Quando parliamo dei visoni olandesi e spagnoli ci riferiamo ad animali selvatici per i quali il Governo olandese ha dichiarato plausibile (ma non certo) il fatto che un visone avesse passato il virus a un lavoratore agricolo. A questo proposito, anche la BBC ha ribadito l’incertezza degli scienziati sulla linea di trasmissione: «Non si è nemmeno certi se siano stati i visoni a trasmettere il virus ai lavoratori o se il tutto si sia svolto in maniera contraria».

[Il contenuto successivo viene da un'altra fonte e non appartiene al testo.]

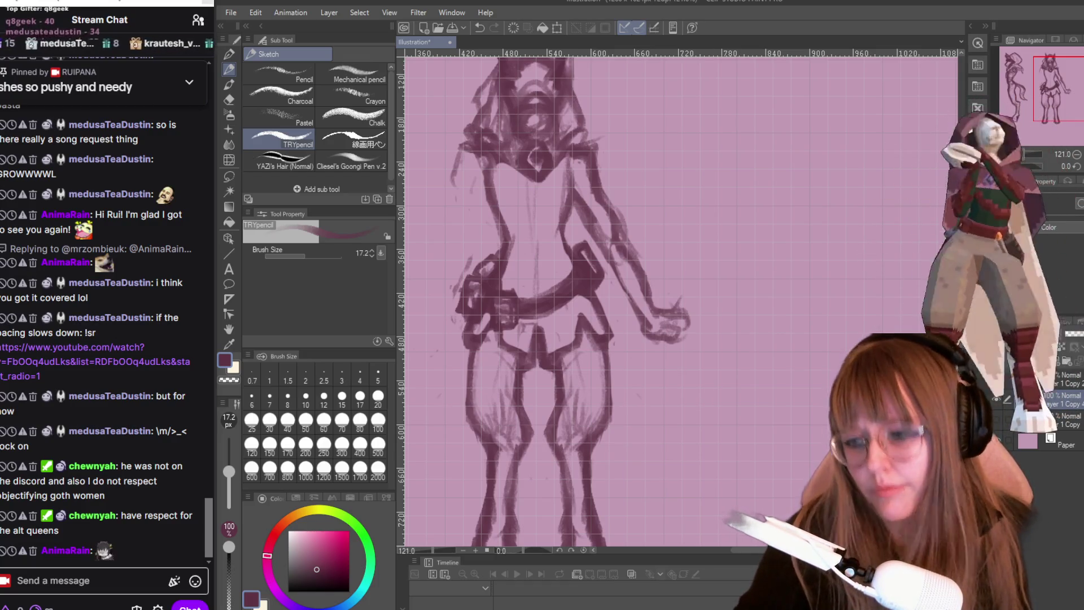
pyautogui.press('ctrl+minus')
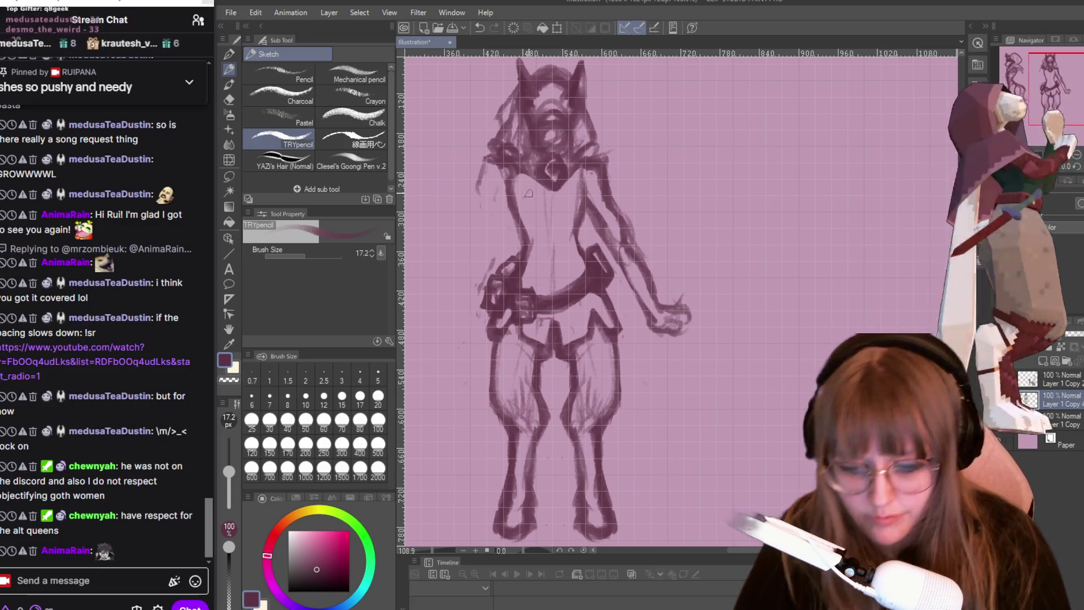
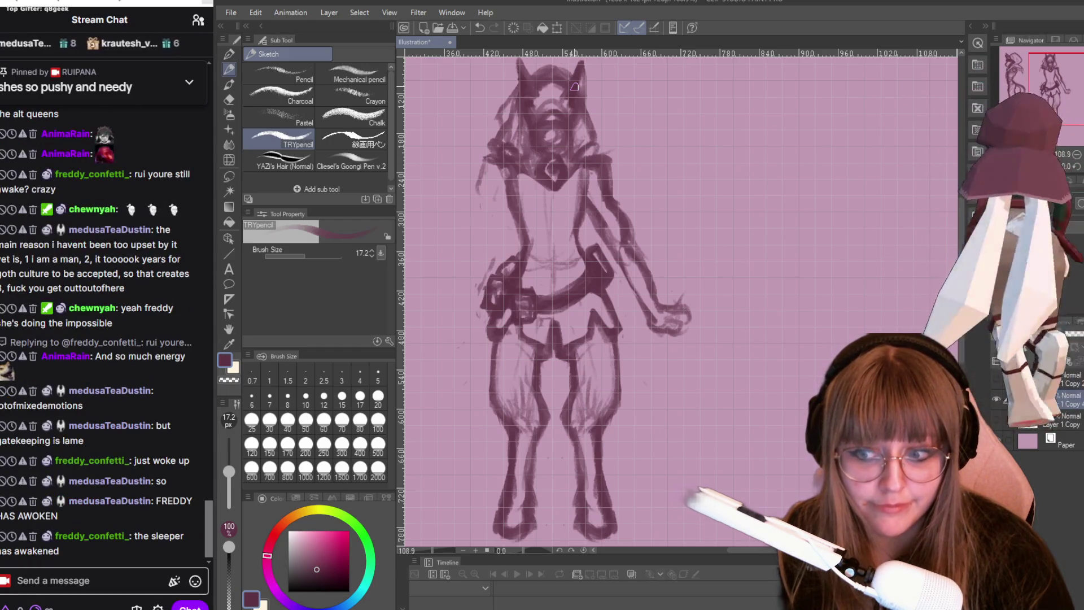
# - Darken the front figure's right shoulder, upper arm, forearm and hand with pencil strokes
pyautogui.moveTo(587, 162)
pyautogui.mouseDown()
pyautogui.moveTo(603, 151)
pyautogui.moveTo(631, 222)
pyautogui.mouseUp()
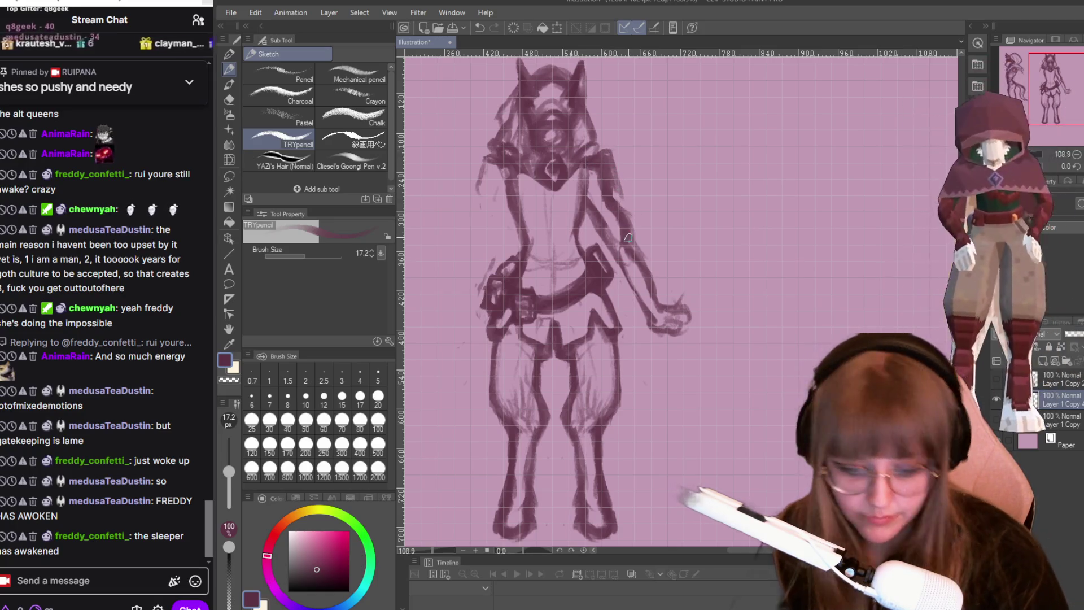
pyautogui.moveTo(641, 265)
pyautogui.mouseDown()
pyautogui.moveTo(628, 311)
pyautogui.moveTo(617, 308)
pyautogui.mouseUp()
pyautogui.moveTo(624, 267); pyautogui.dragTo(633, 312)
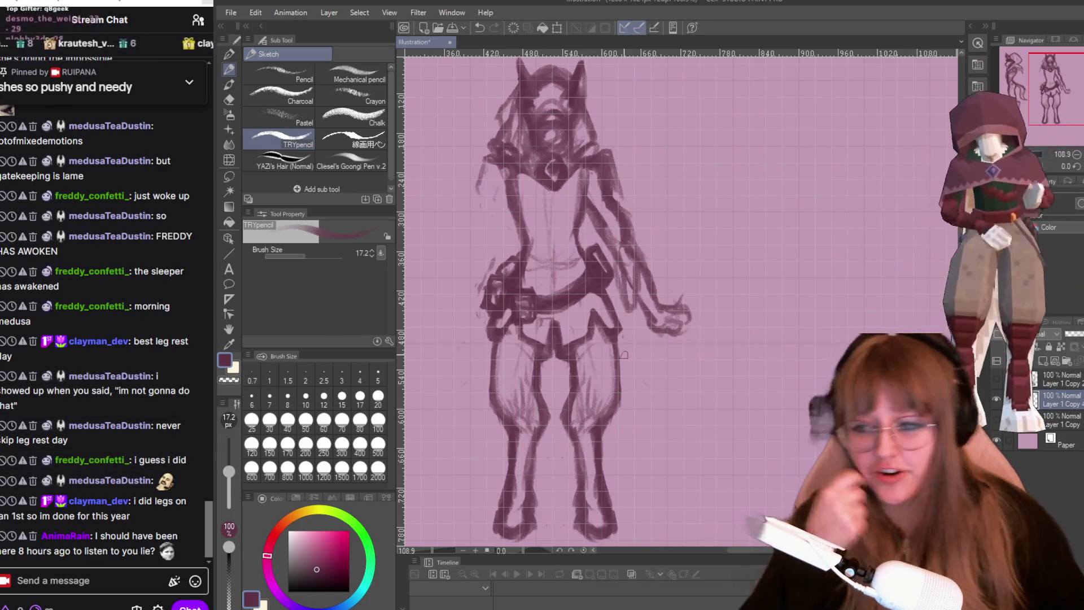
pyautogui.scroll(1, 677, 175)
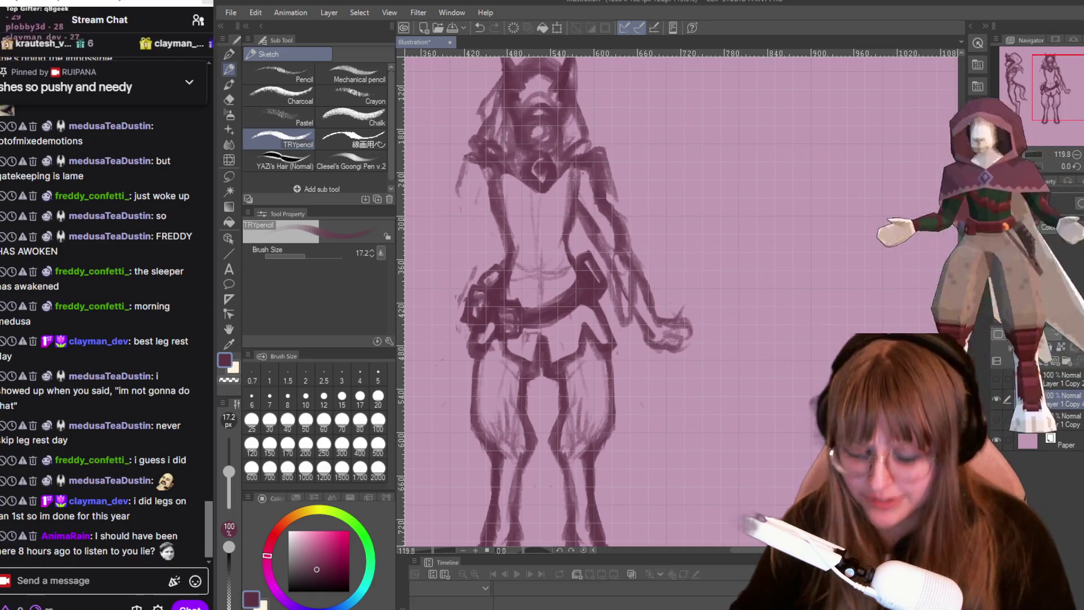
pyautogui.press('e')
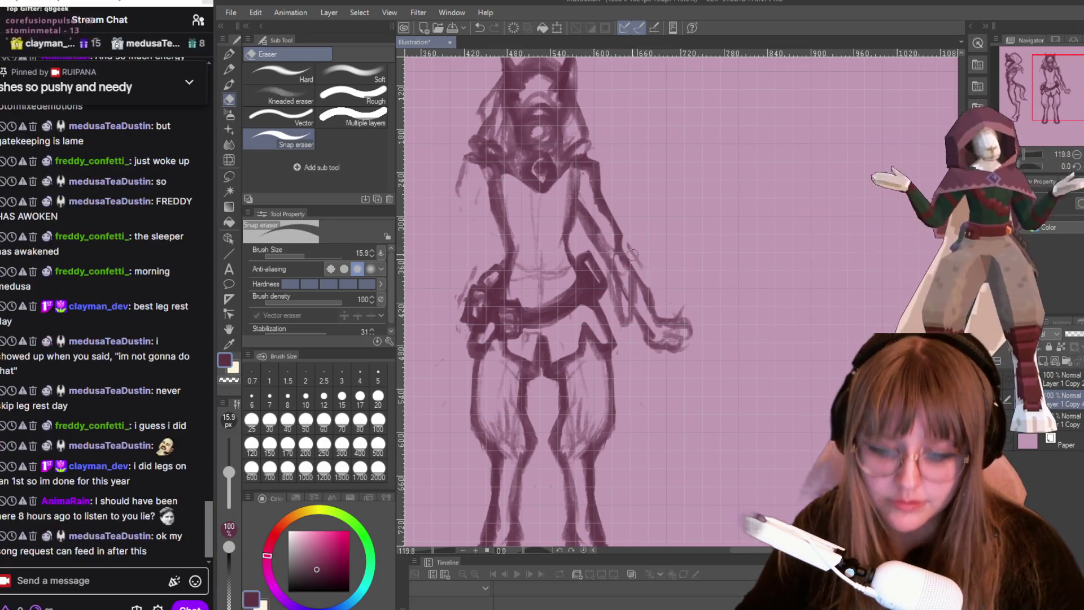
pyautogui.press('p')
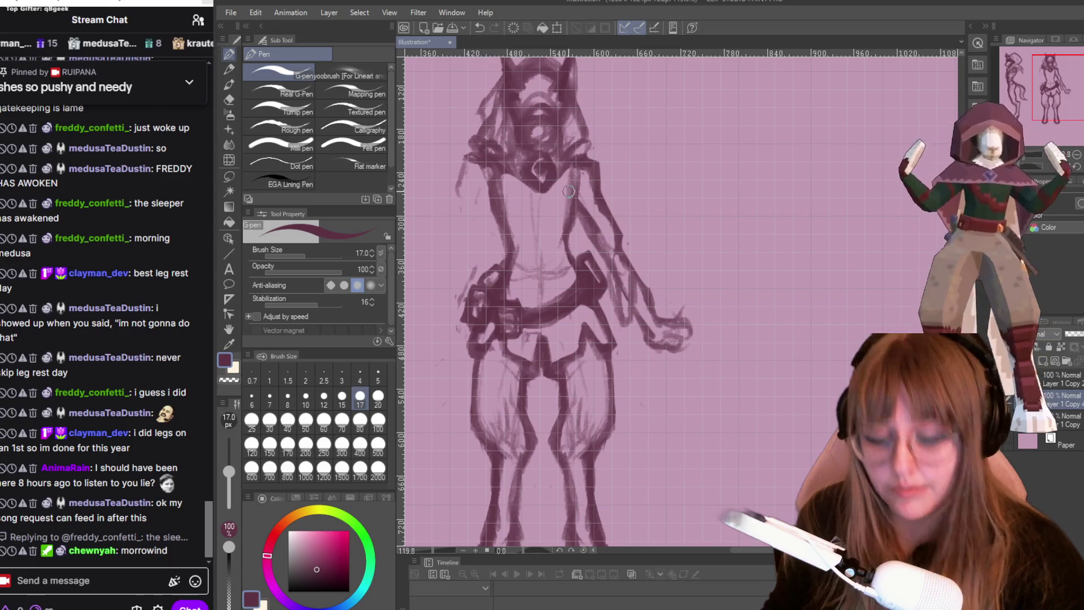
pyautogui.press('p')
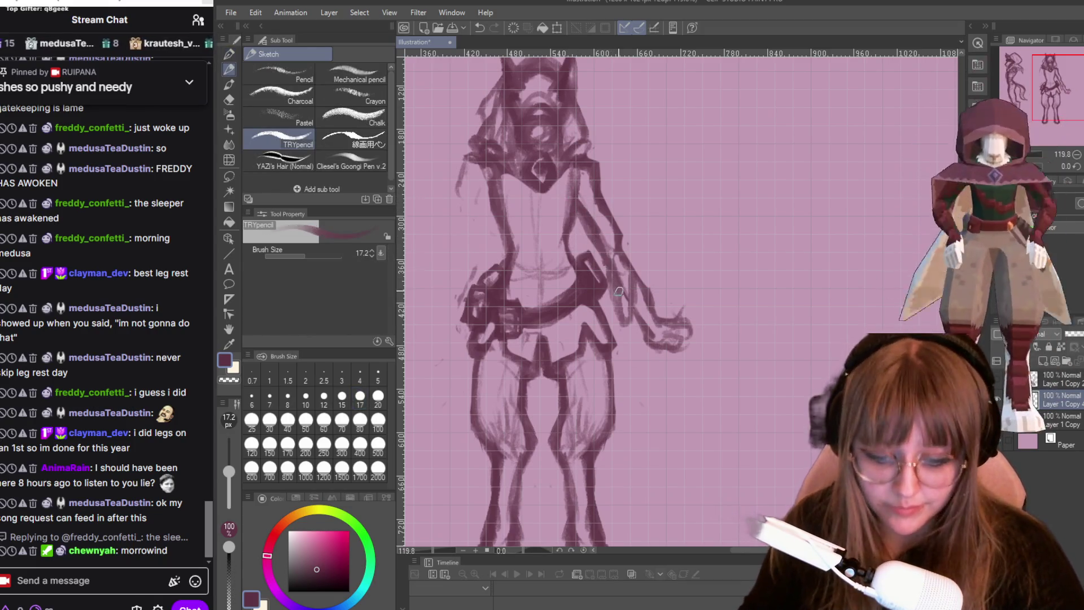
pyautogui.press('e')
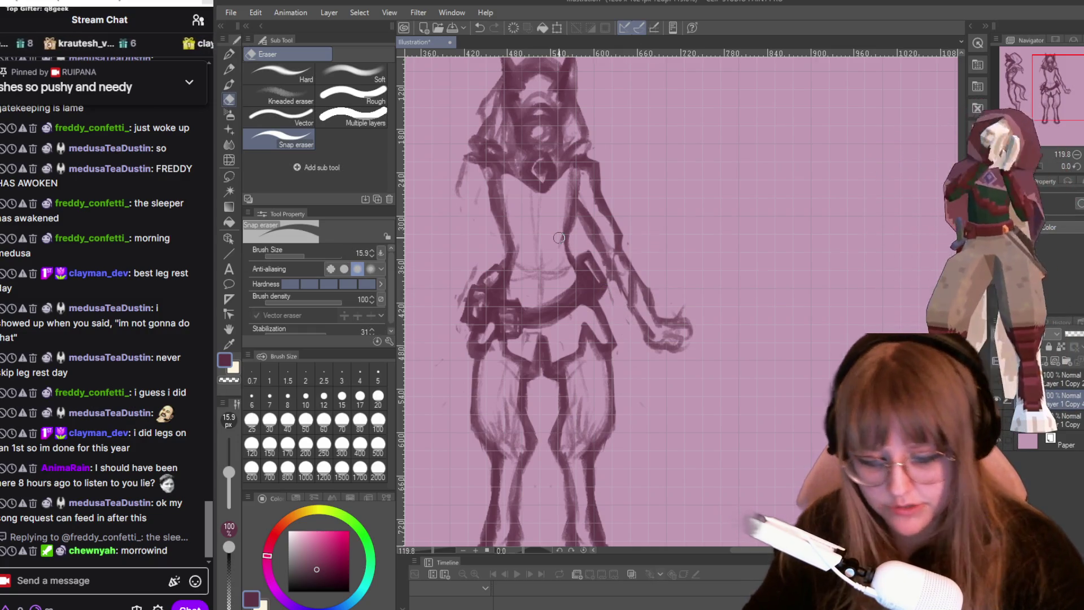
pyautogui.press('p')
pyautogui.press('p')
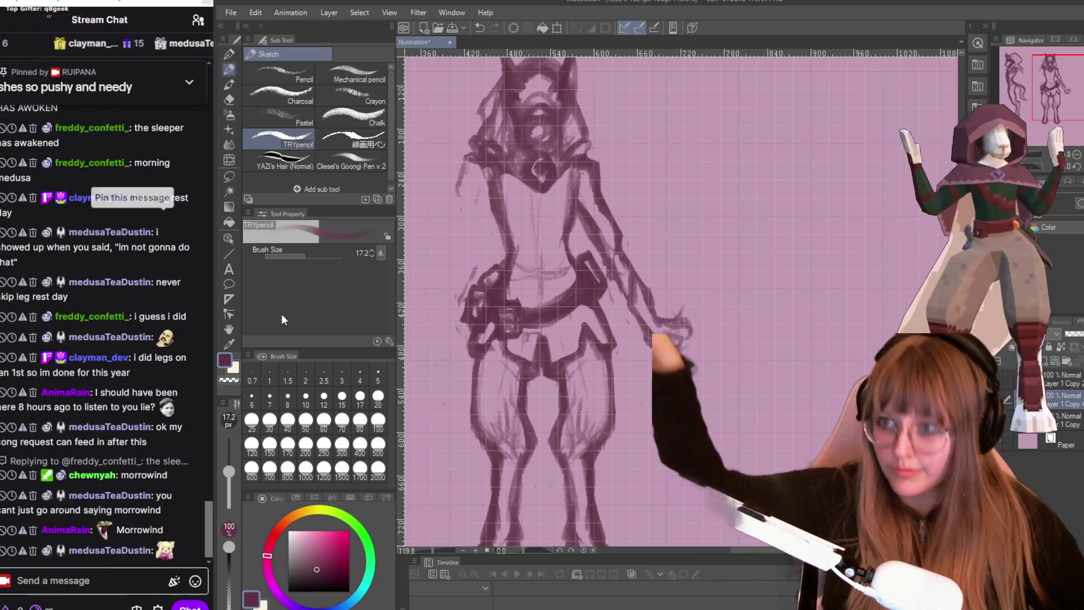
pyautogui.scroll(10, 84, 320)
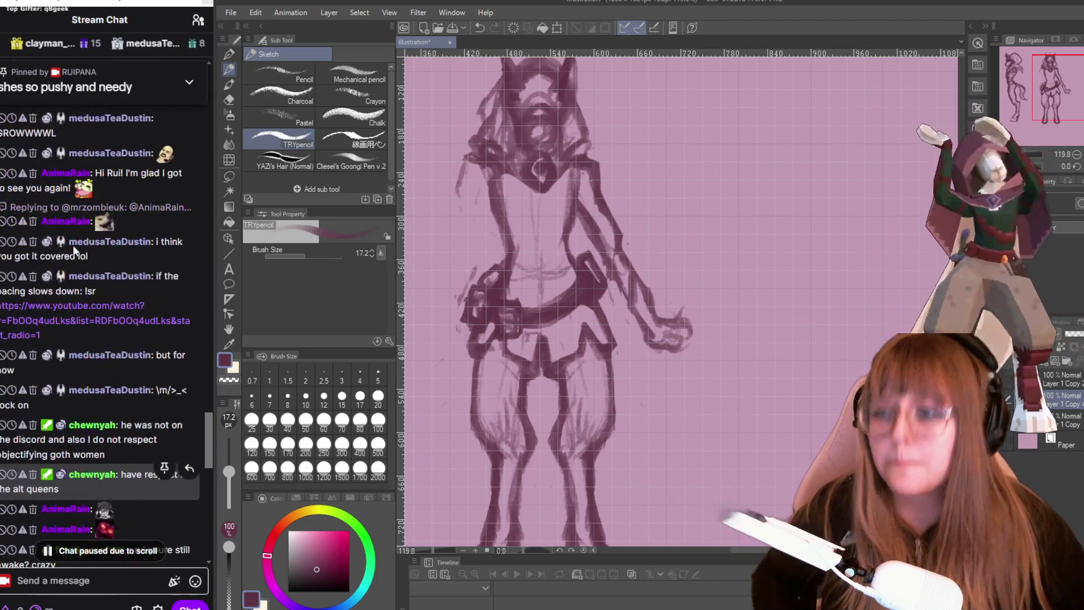
pyautogui.tripleClick(82, 327)
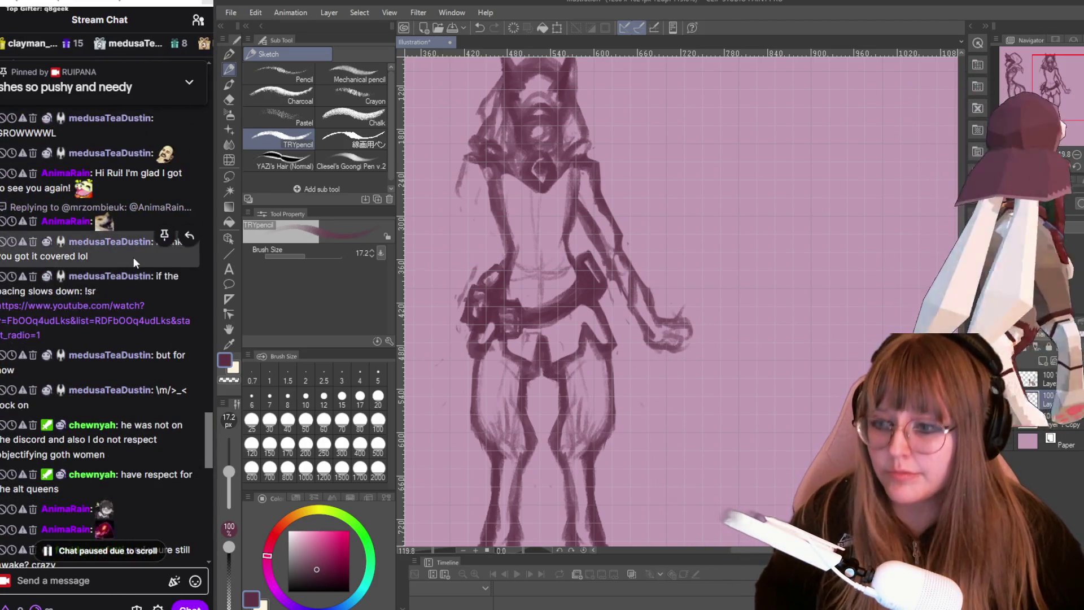
pyautogui.click(32, 357)
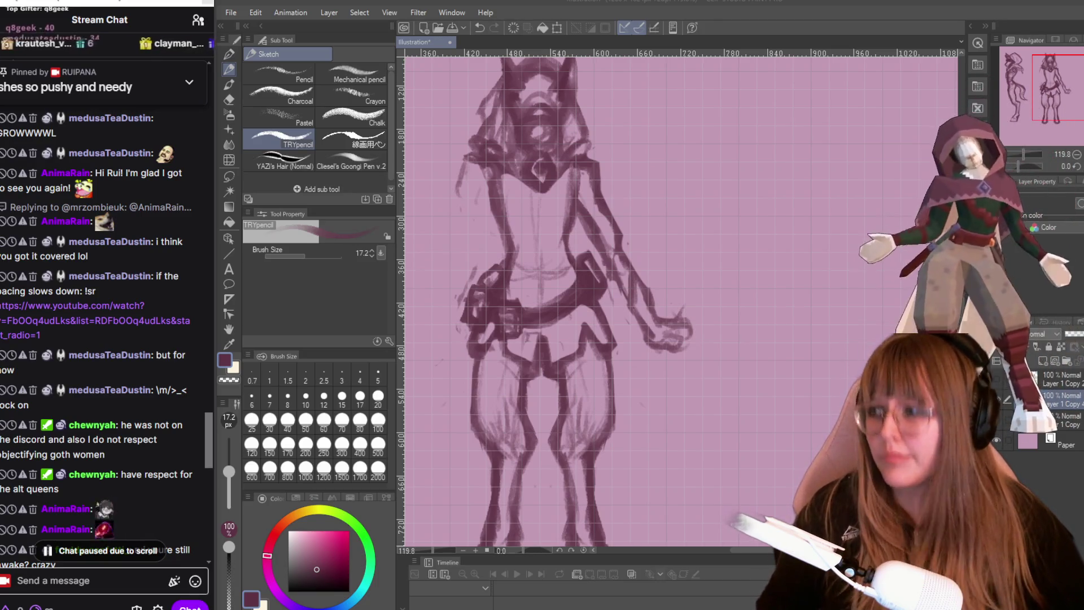
pyautogui.click(94, 556)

Ad ogni modo, la preoccupazione degli scienziati per rapporto agli animali selvatici è reale e lanciano l’allarme: «Se il virus dovesse infiltrarsi nella fauna selvatica potrebbe passare inosservato e rivelarsi catastrofico per diversi animali in via d’estinzione come gorilla e scimpanzé». Per contro, anche a Hong Kong si giunge a conclusioni diverse per quanto accade ai nostri animali domestici ed è vero che, anche secondo le autorità cinesi, l’uomo può infettare il cane, con conseguente emanazione di un avvertimento alla prudenza e un invito a non baciare gli animali domestici. Ma è pure vero che sempre in Cina si è ripetutamente testato un cane di razza pomerana che è risultato solo «debolmente positivo». Allora, l’invito alla popolazione è stato quello di non lasciarsi prendere dal panico e non abbandonare gli animali domestici.
Dal canto suo, l’Oms aveva pure indagato sul caso per determinare se il cane fosse effettivamente infetto o se si trattasse di un falso positivo determinato da un campione contaminato, rimanendo sempre del parere che «non esistono prove sufficienti per affermare che cani e gatti possano essere infettati da coronavirus». Allora, sebbene l’Oms sia rassicurante sul fatto che si possa considerare molto esiguo il rischio che gli animali domestici svolgano un ruolo importante nella trasmissione del coronavirus, è pur vero che c’è di che riflettere sulle ricadute tra gli animali selvatici.